● ABOUT THIS TASK:
Repeat the entries. Each one must match exactly.

● DATA FOR THE TASK:

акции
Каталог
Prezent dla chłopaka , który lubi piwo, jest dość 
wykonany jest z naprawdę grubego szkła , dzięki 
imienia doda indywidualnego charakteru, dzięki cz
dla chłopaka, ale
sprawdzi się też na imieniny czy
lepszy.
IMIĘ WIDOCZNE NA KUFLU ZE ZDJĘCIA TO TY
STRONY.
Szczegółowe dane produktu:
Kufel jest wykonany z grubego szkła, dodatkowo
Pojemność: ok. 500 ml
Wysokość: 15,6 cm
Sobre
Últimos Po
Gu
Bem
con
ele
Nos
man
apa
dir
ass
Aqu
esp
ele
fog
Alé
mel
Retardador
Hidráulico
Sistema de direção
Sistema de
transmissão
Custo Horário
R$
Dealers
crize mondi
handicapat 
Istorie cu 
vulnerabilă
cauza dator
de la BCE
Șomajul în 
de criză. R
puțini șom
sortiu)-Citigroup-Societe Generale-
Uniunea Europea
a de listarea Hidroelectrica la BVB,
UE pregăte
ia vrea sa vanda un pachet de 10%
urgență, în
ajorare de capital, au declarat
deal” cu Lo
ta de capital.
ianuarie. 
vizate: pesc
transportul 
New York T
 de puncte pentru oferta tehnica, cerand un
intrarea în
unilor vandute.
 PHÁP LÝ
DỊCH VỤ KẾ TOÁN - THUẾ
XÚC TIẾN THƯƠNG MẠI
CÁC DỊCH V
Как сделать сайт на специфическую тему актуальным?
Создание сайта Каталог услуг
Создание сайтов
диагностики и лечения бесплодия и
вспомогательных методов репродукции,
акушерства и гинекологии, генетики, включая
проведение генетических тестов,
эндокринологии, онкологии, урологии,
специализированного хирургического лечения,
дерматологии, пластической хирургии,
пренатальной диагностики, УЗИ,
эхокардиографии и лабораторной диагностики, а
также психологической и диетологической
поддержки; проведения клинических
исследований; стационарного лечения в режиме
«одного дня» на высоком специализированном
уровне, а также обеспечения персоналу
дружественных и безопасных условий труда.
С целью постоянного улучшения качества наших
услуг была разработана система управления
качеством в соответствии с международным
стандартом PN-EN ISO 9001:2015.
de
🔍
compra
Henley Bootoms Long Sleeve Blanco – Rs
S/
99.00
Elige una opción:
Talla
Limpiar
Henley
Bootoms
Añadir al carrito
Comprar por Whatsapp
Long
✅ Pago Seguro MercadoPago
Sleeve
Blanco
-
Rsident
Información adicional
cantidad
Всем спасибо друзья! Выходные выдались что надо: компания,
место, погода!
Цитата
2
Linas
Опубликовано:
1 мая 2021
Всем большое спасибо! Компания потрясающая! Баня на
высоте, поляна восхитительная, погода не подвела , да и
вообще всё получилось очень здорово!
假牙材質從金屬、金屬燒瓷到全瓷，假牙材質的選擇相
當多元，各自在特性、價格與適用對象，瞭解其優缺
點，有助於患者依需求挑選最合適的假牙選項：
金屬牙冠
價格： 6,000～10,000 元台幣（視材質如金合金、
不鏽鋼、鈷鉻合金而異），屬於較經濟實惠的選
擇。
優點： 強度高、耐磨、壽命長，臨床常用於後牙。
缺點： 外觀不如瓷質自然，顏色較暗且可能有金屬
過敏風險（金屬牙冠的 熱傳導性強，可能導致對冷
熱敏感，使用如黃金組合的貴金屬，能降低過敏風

● RESULT FOR THIS TASK:
акции
Каталог
Prezent dla chłopaka , który lubi piwo, jest dość 
wykonany jest z naprawdę grubego szkła , dzięki 
imienia doda indywidualnego charakteru, dzięki cz
dla chłopaka, ale
sprawdzi się też na imieniny czy
lepszy.
IMIĘ WIDOCZNE NA KUFLU ZE ZDJĘCIA TO TY
STRONY.
Szczegółowe dane produktu:
Kufel jest wykonany z grubego szkła, dodatkowo
Pojemność: ok. 500 ml
Wysokość: 15,6 cm
Sobre
Últimos Po
Gu
Bem
con
ele
Nos
man
apa
dir
ass
Aqu
esp
ele
fog
Alé
mel
Retardador
Hidráulico
Sistema de direção
Sistema de
transmissão
Custo Horário
R$
Dealers
crize mondi
handicapat 
Istorie cu 
vulnerabilă
cauza dator
de la BCE
Șomajul în 
de criză. R
puțini șom
sortiu)-Citigroup-Societe Generale-
Uniunea Europea
a de listarea Hidroelectrica la BVB,
UE pregăte
ia vrea sa vanda un pachet de 10%
urgență, în
ajorare de capital, au declarat
deal” cu Lo
ta de capital.
ianuarie. 
vizate: pesc
transportul 
New York T
 de puncte pentru oferta tehnica, cerand un
intrarea în
unilor vandute.
 PHÁP LÝ
DỊCH VỤ KẾ TOÁN - THUẾ
XÚC TIẾN THƯƠNG MẠI
CÁC DỊCH V
Как сделать сайт на специфическую тему актуальным?
Создание сайта Каталог услуг
Создание сайтов
диагностики и лечения бесплодия и
вспомогательных методов репродукции,
акушерства и гинекологии, генетики, включая
проведение генетических тестов,
эндокринологии, онкологии, урологии,
специализированного хирургического лечения,
дерматологии, пластической хирургии,
пренатальной диагностики, УЗИ,
эхокардиографии и лабораторной диагностики, а
также психологической и диетологической
поддержки; проведения клинических
исследований; стационарного лечения в режиме
«одного дня» на высоком специализированном
уровне, а также обеспечения персоналу
дружественных и безопасных условий труда.
С целью постоянного улучшения качества наших
услуг была разработана система управления
качеством в соответствии с международным
стандартом PN-EN ISO 9001:2015.
de
🔍
compra
Henley Bootoms Long Sleeve Blanco – Rs
S/
99.00
Elige una opción:
Talla
Limpiar
Henley
Bootoms
Añadir al carrito
Comprar por Whatsapp
Long
✅ Pago Seguro MercadoPago
Sleeve
Blanco
-
Rsident
Información adicional
cantidad
Всем спасибо друзья! Выходные выдались что надо: компания,
место, погода!
Цитата
2
Linas
Опубликовано:
1 мая 2021
Всем большое спасибо! Компания потрясающая! Баня на
высоте, поляна восхитительная, погода не подвела , да и
вообще всё получилось очень здорово!
假牙材質從金屬、金屬燒瓷到全瓷，假牙材質的選擇相
當多元，各自在特性、價格與適用對象，瞭解其優缺
點，有助於患者依需求挑選最合適的假牙選項：
金屬牙冠
價格： 6,000～10,000 元台幣（視材質如金合金、
不鏽鋼、鈷鉻合金而異），屬於較經濟實惠的選
擇。
優點： 強度高、耐磨、壽命長，臨床常用於後牙。
缺點： 外觀不如瓷質自然，顏色較暗且可能有金屬
過敏風險（金屬牙冠的 熱傳導性強，可能導致對冷
熱敏感，使用如黃金組合的貴金屬，能降低過敏風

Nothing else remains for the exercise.